The CEOs of both companies complained in recent days about the low rate of return on their investments in renewables, and said that ultimately they have to serve the energy market of today. And based on oil and gas prices, that market is thirsty for more fossil fuels.
Quotable
“There’s no way to think we can make the transition by cutting the supply of oil and gas. If we do, the price goes through the roof and everybody will complain,” he said. “But it’s not true that you can’t combine both being very profitable in the hydrocarbon business and preparing for the future.”

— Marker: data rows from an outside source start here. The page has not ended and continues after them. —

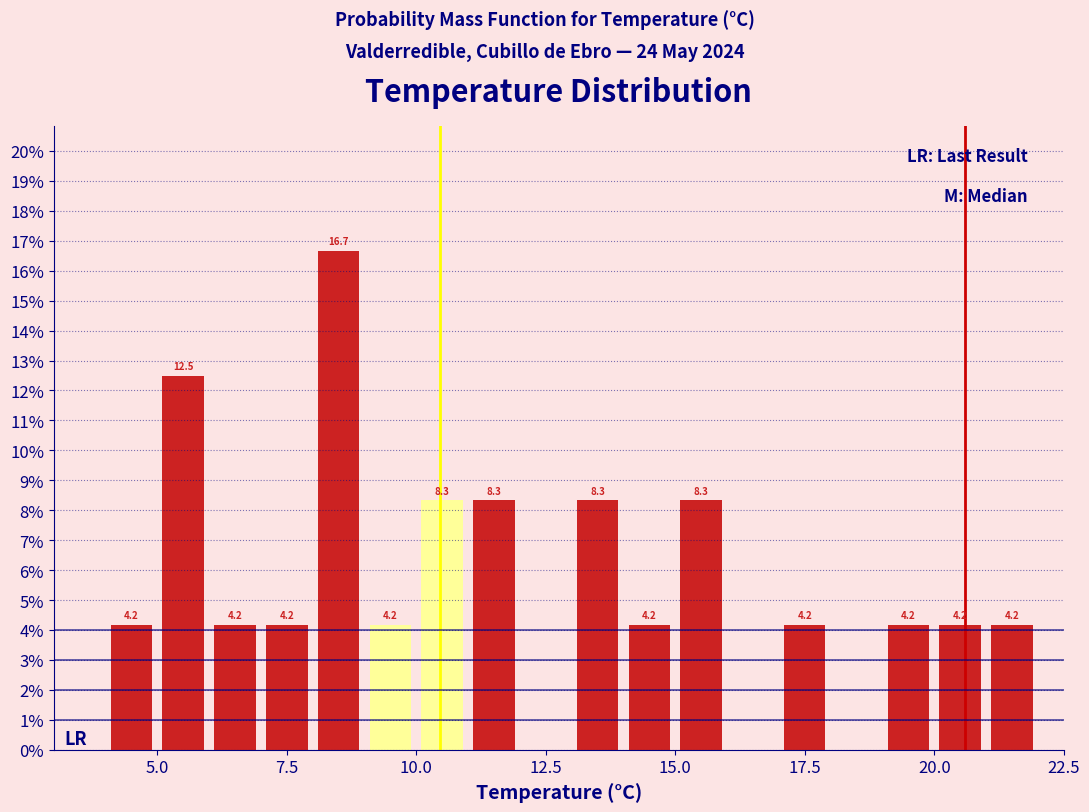

Read against the x-axis, roughly where is the centre of the tallest bar?

8.5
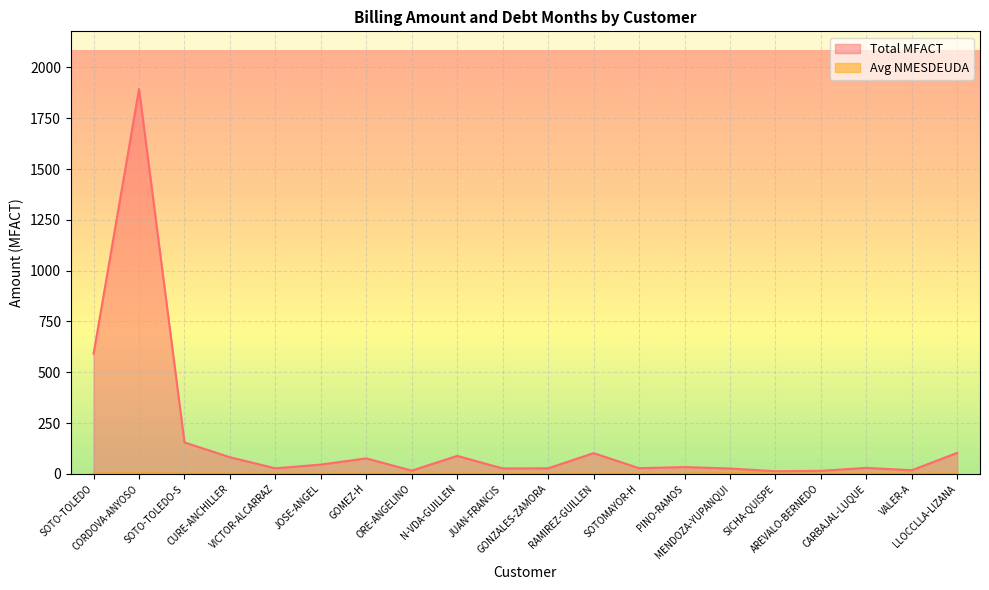

What value does the Total MFACT series have at CURE-ANCHILLER?

82.0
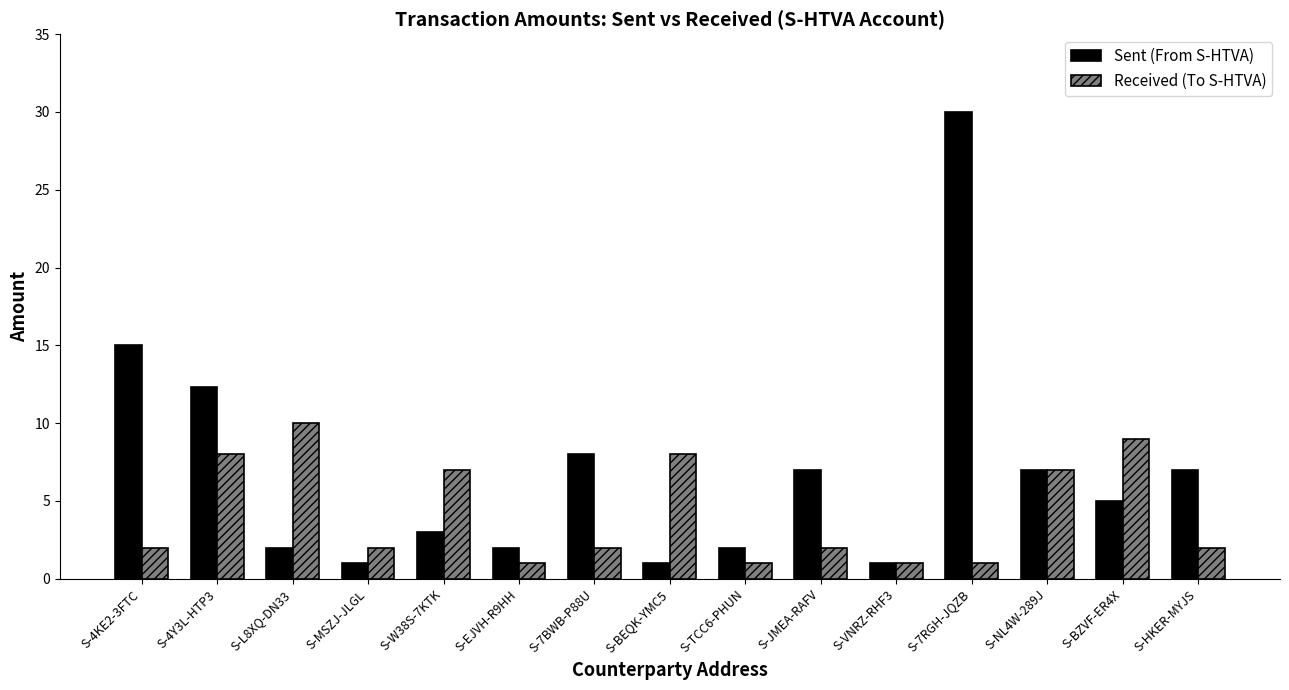

What is the difference between the second highest and minimum values in the Sent (From S-HTVA) series?

14.0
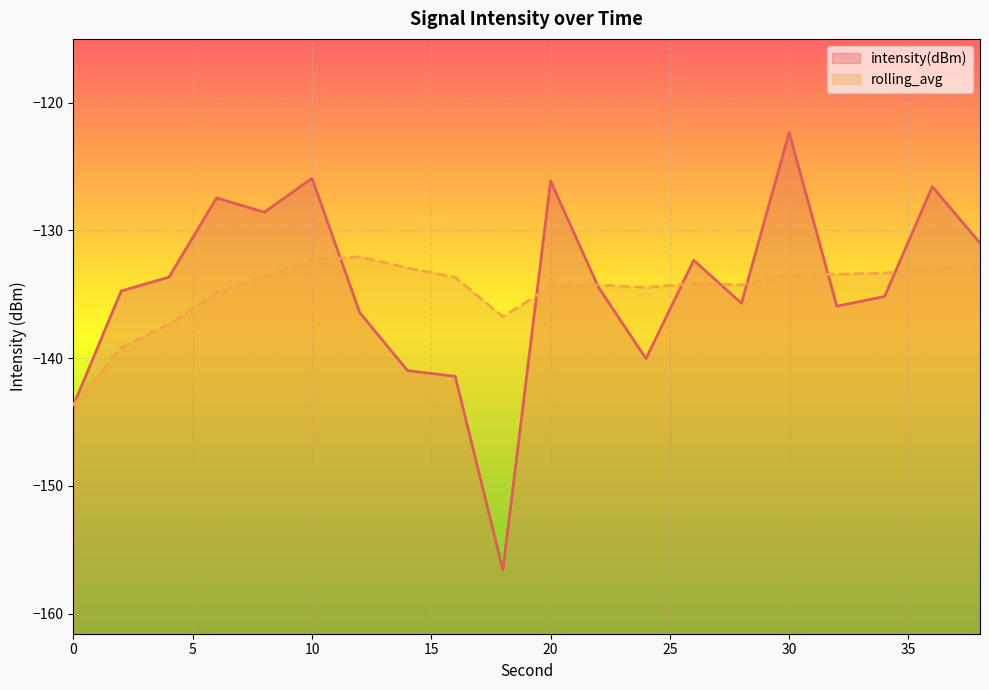

How many times do rolling_avg and intensity(dBm) cross each other?

8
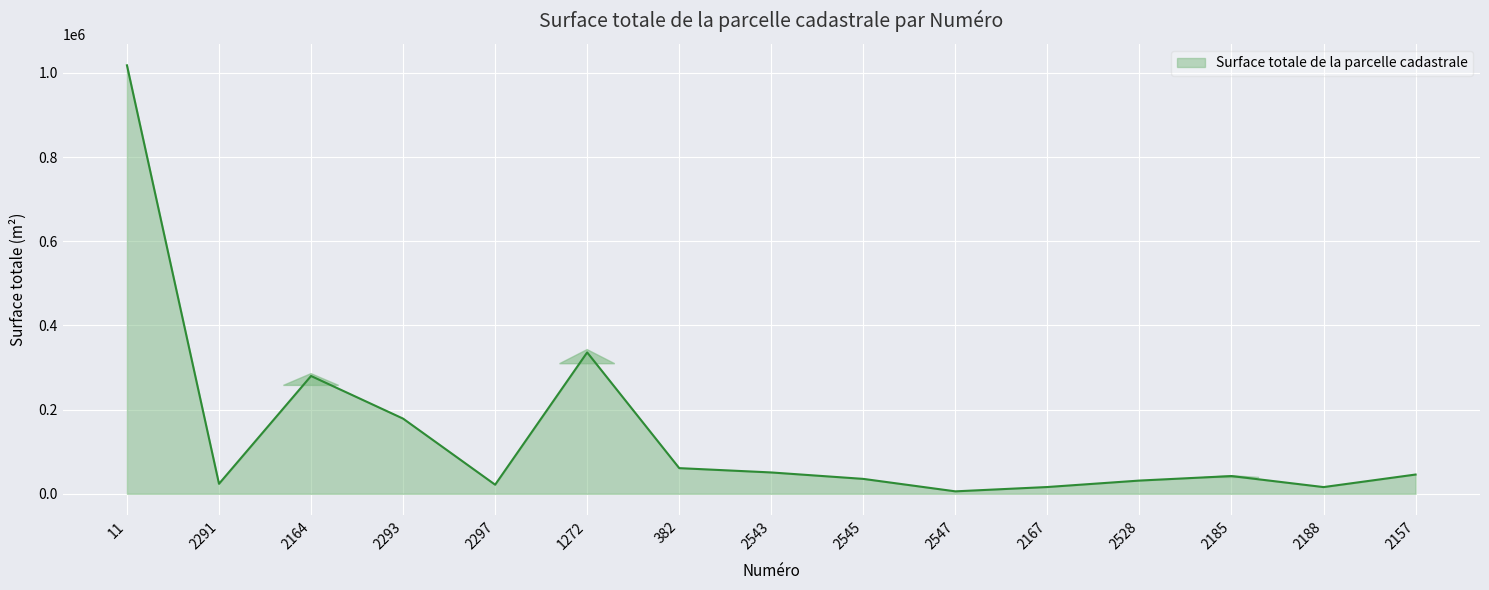

What is the difference between the maximum and minimum values?

1012094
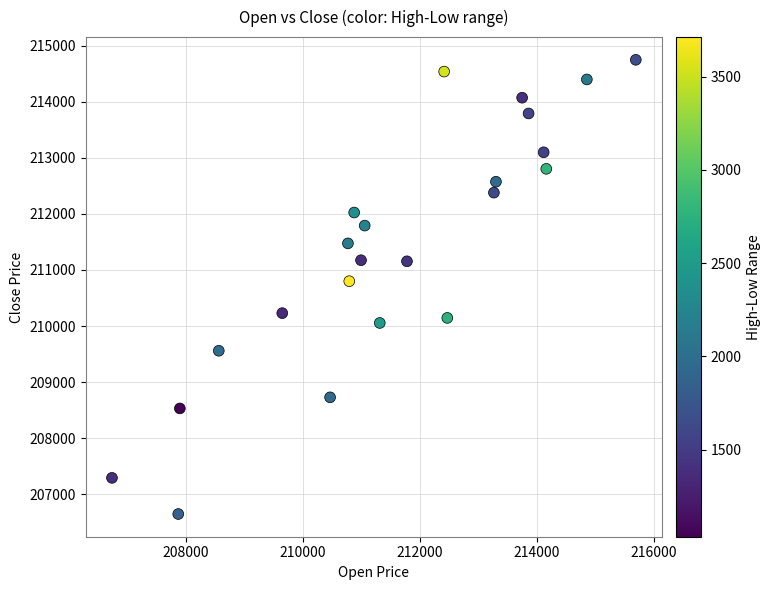

What is the range of X values (max minus min)?

8960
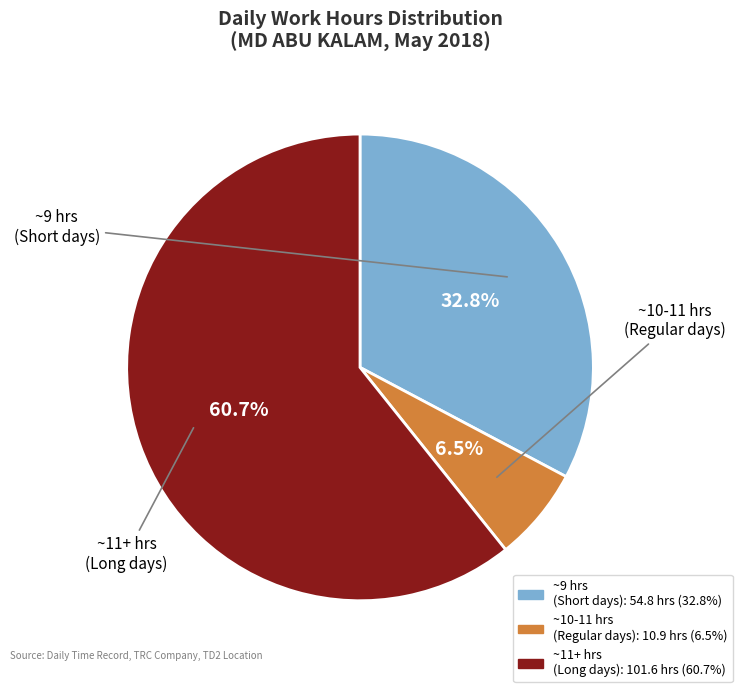

Does any single category account for the majority?

Yes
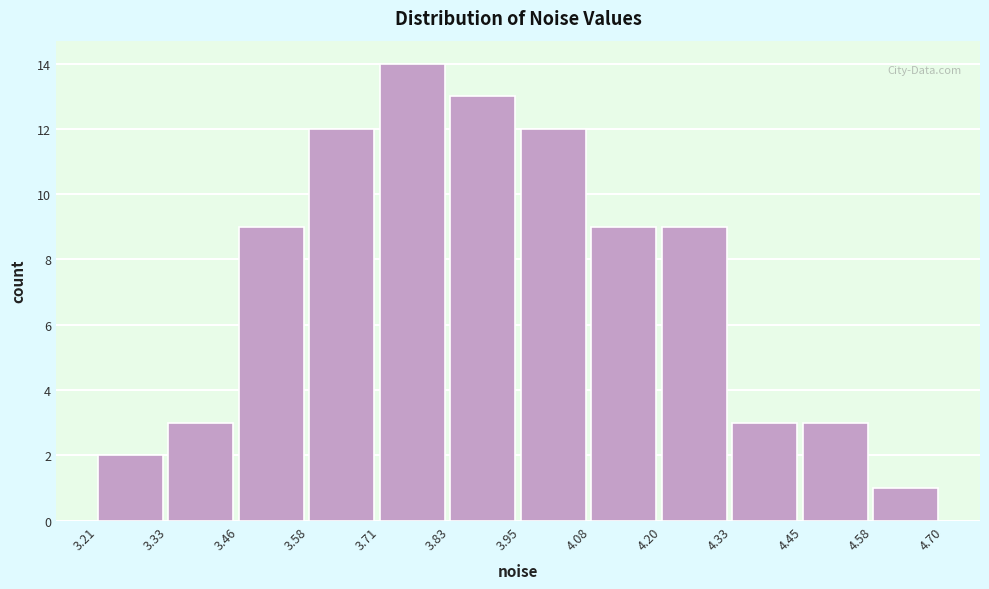

Which range on the x-axis has the tallest bar?

3.71 to 3.83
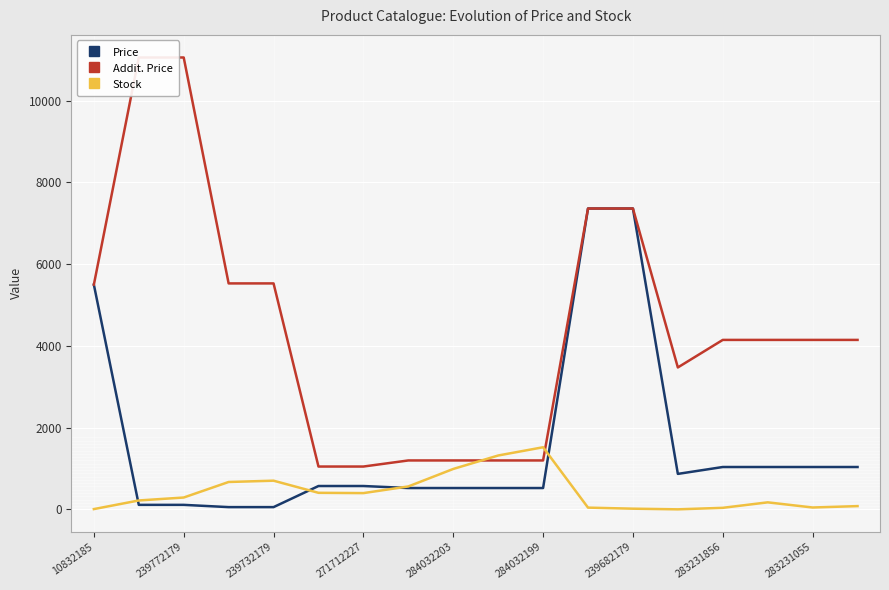

List the series in order of their overall mean, lowest first.

Stock, Price, Addit. Price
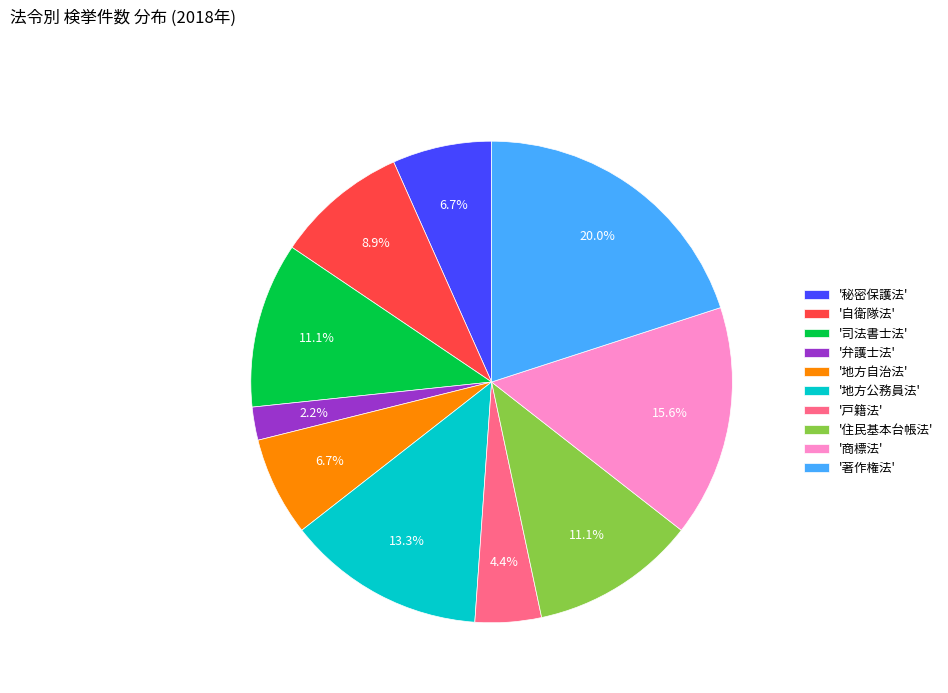

To the nearest percent, what is the average slice percentage?

10%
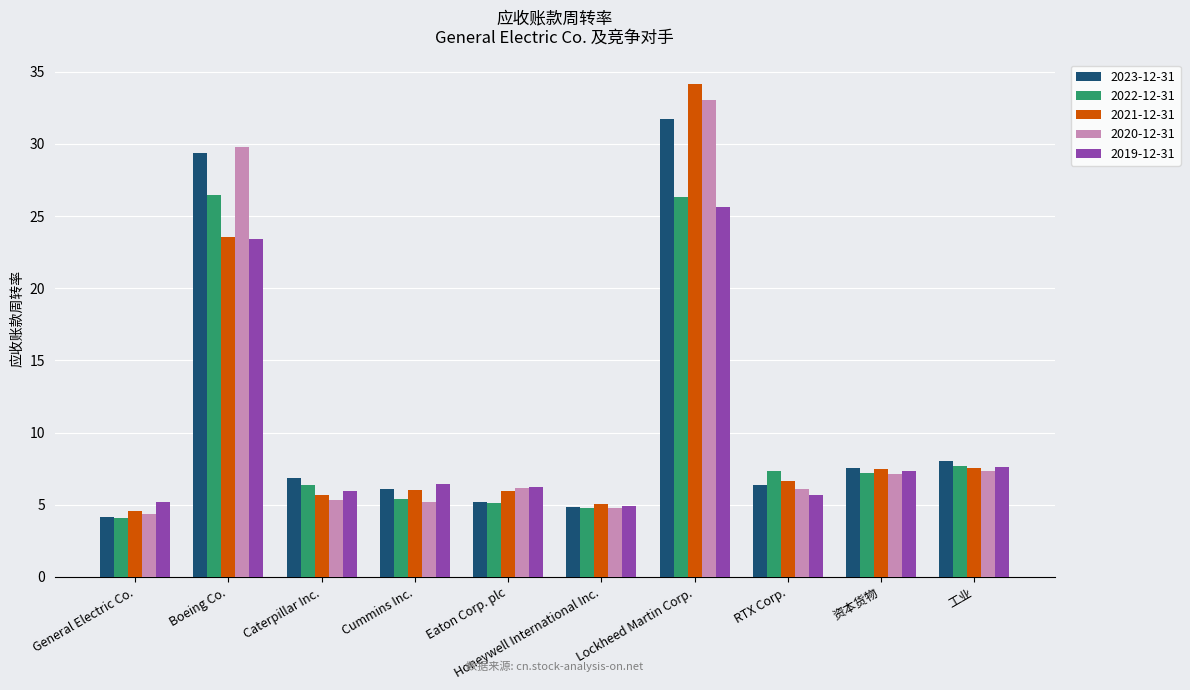

At which category is the sum across all series the highest?

Lockheed Martin Corp.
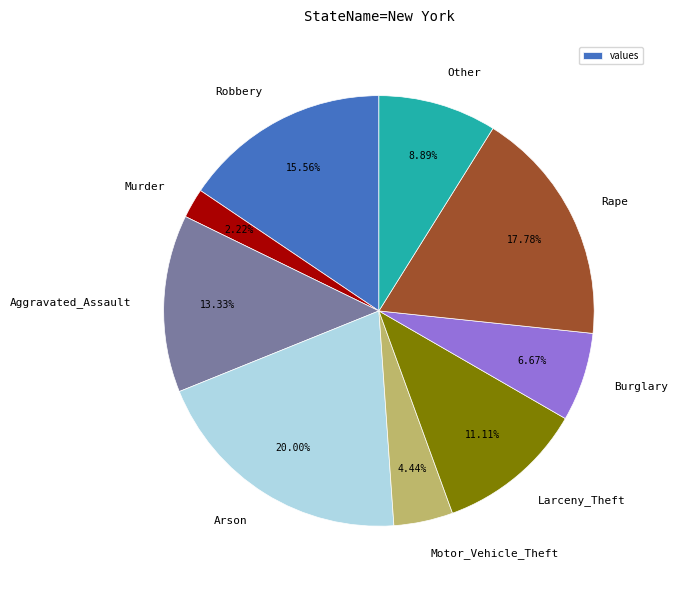

To the nearest percent, what is the average slice percentage?

11%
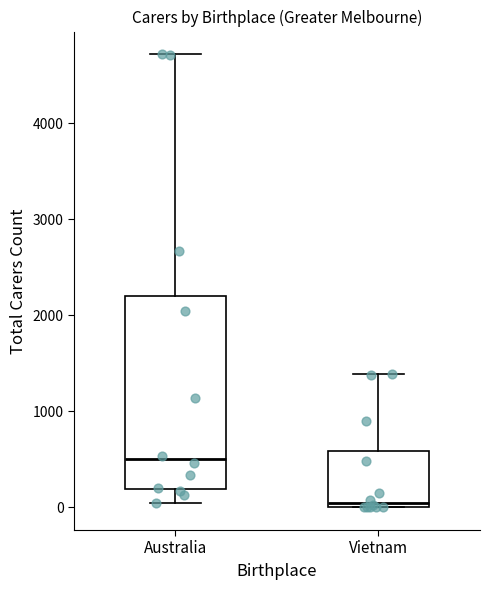

Which box has the lowest median line?

Vietnam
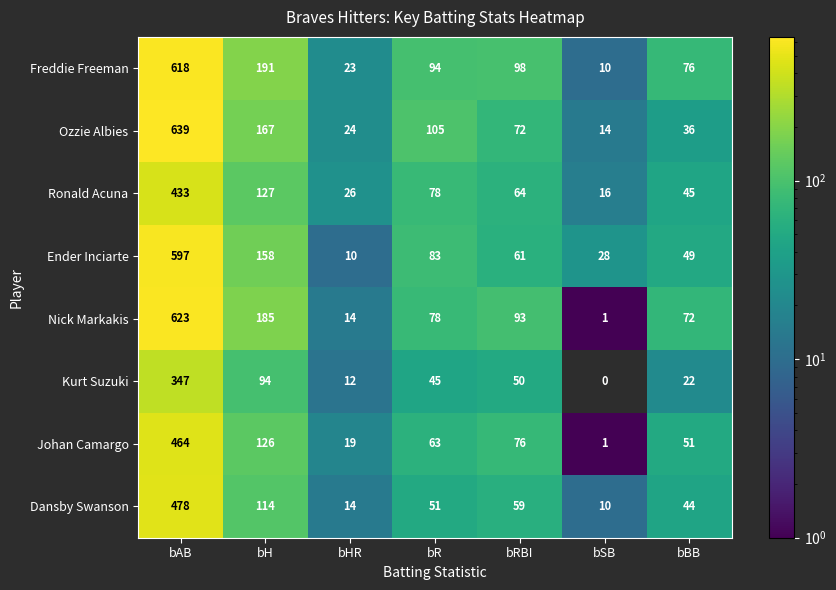

The value of Ender Inciarte at bBB is 49. True or false?

True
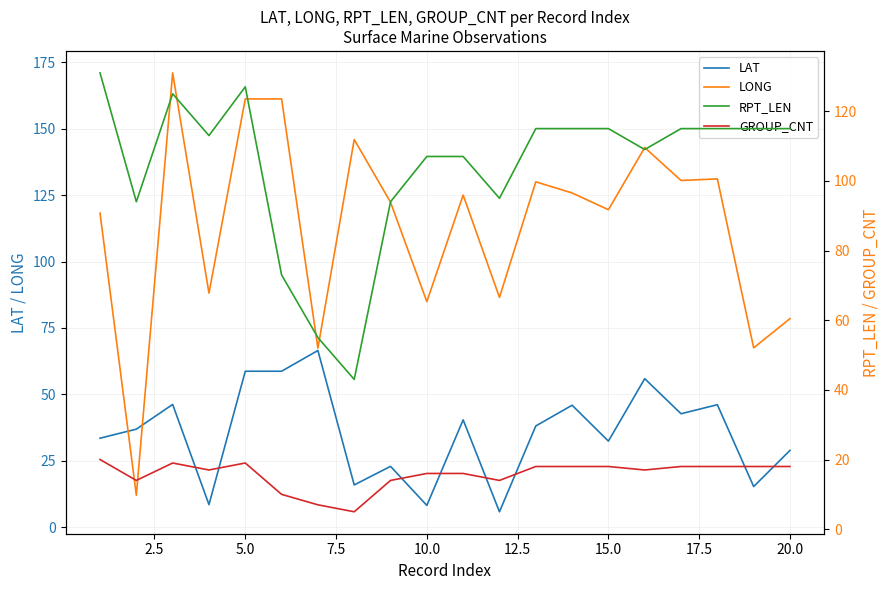

The LAT series shows 32.4 at 15.0. True or false?

True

— Total CEO Patrick Pouyanné, speaking at the Atlantic Council on Thursday. His company is aiming for half the energy it produces in 2050 to be renewable electricity. Total invested $4 billion in low-carbon projects in 2022, more than its peers, and received the highest rate of return across all investments among the five majors, at 28%.
Room for Disagreement
More years of tight oil and gas markets and high profits are likely, since the industry as a whole has underinvested in production during the last decade and can’t respond quickly to short-term price signals. But longer-term, it faces an inevitable decline in fossil fuel demand, plus mounting pressure from the net-zero targets of governments and financial institutions. Sooner or later, oil and gas companies will have to learn how to live in a low carbon world, and so far none of the majors have scrapped their mid-century carbon goals.
In other words, they can’t afford to give up on climate. But the longer they wait to make the inevitable pivot, the more expensive and disruptive it will become — or, by 2050, the companies that juiced the most profit out of oil’s dying days may follow it into history.
One way to solve the problem of low returns on low carbon investments is to turn to government funding. The U.S. Department of Energy, for example, has hundreds of billions of dollars of lending capacity specifically earmarked for projects to replace fossil fuels, which oil and gas companies could tap and then get a higher rate of return on the portion they pay for out-of-pocket.
Another solution is to stop trying to make fossil fuels and renewables happen under one roof. In this scenario, shareholders who want high-risk-high-reward fossil fuel returns can keep their shares in the legacy companies, while spinoffs can cater to those who prefer the low-risk-low-rewards of clean energy. “I’m not sure they can ever really make the transition happen within their existing organizational structure,” said Michael Liebreich, the former CEO of BloombergNEF who has advised Shell and Equinor among others.
The View From Spain
One major that’s had success with the transition is Repsol in Spain, which in 2019 was the first oil and gas company to set a 2050 net- zero goal. In June 2022, it sold a 25% stake in its renewables business to French and Swiss investors for nearly $1 billion, and has taken double-digit returns by selling off pieces of other individual large-scale renewables projects.
“They’ve been rotating assets to beef up their returns,” said Tom Ellacott, senior vice president of corporate research at the energy consultancy Wood Mackenzie. Repsol’s 2022 earnings will come out after next week, which will give a clearer picture of how that’s working out for them.
Notable
- Shell’s waffling on clean energy goes back to the late 1990s. In a great deep dive this week, Bloomberg looks at how the company’s strategy and the world it operates in have changed since then, and whether a fundamental change in its business model may finally be possible.